B.    Parkinson’s disease 

 The good news is others have done the difficult work for us. There are hundreds of books, articles, seminars and speeches on YouTube for us to watch, read, and enjoy. There’s a list of these things in Appendix A.  But since that won’t be posted until the last blog, I want to tell you what has really blessed me.

 A.   My Parkinson’s Team, the social network for those living with Parkinsons. Articles, testimonials, and stories that will inform, educate and encourage you.

B. BLOG. Moving and Shaking, I write, I knit, I dance I eat chocolate and I have Parkinson’s – Author, Andi Brown. WORD PRESS. Andi is open, honest and funny about the ups and downs,  highs and lows, struggles and victories of living with Parkinson’s.

C.     The New Parkinson’s Disease Treatment Book, Partnering with Your Doctor to get the Most from Your Medications. Second Edition, By J.  Eric Ahlskog, PhD.  MD.  Oxford University Press

D.   All You Can Do is Do What You Must, Living with Parkinson’s Disease. A Memoir by Ira Fried. C. 2017. Printed by The American Parkinson’s Disease Association.

 There will be two more blogs in this three-part series for a total of five blogs. I will post them as soon as they are finished.

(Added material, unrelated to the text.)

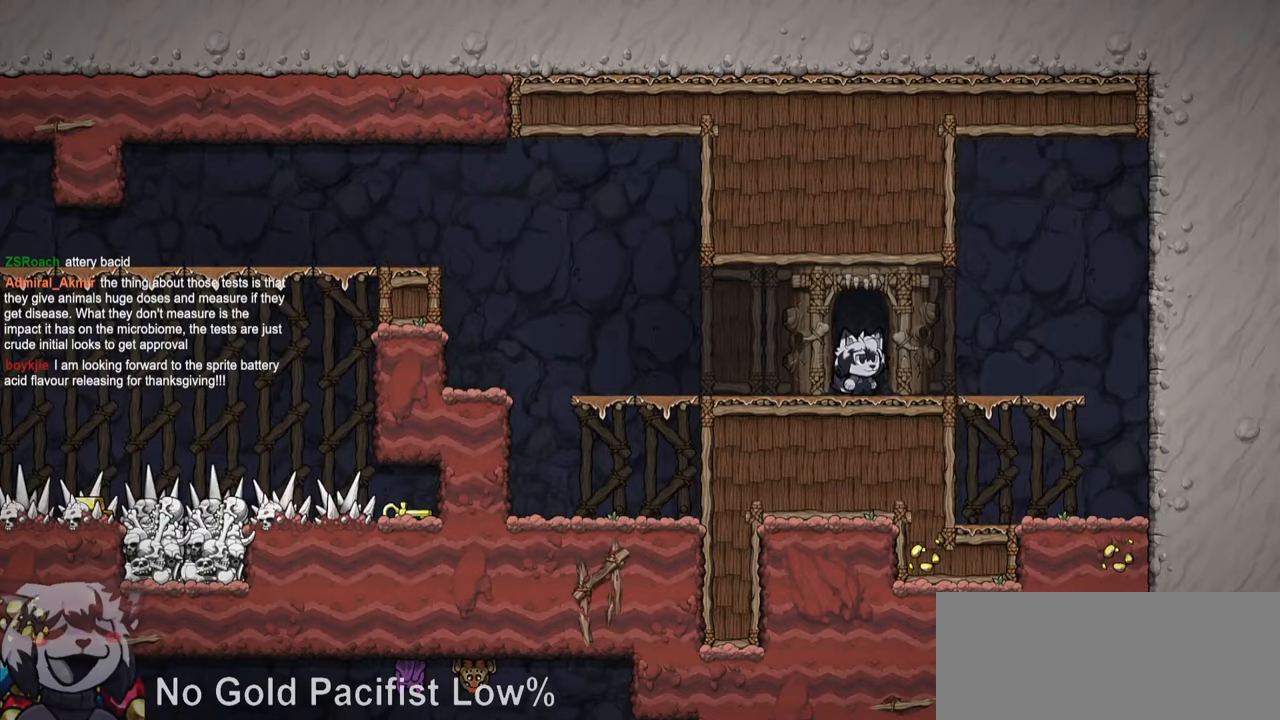
{"keys": ["a", "jump", "ptt", "run"], "events": [[133, "jump", "up"], [500, "jump", "down"]]}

 “The body and the mind are only vehicles for experiencing life.  This realization helps me live with Parkinson’s.” Muhammad Ali [3. Pg. ]

 Please Continue to pray for us and be sure we will continue to pray for you.





3 thoughts on “Continue Fighting – part two

  1. Very inspiring words. I tend to get complacent with my exercise. I do kickboxing three days a week. This is good exercise but I know that I need to do more stretching. I went through a series of LSVT exercises and am trying to do these on my boxing off days. Thank you for the inpisration.

    Liked by 1 person

    1. My problem lies in not continuing with the LSVT exercises. It’s like, been there, done that what’s next? Doing it every day for the rest of my life seems so….redundant. Like eating, breathing, sleeping, everything else in my life.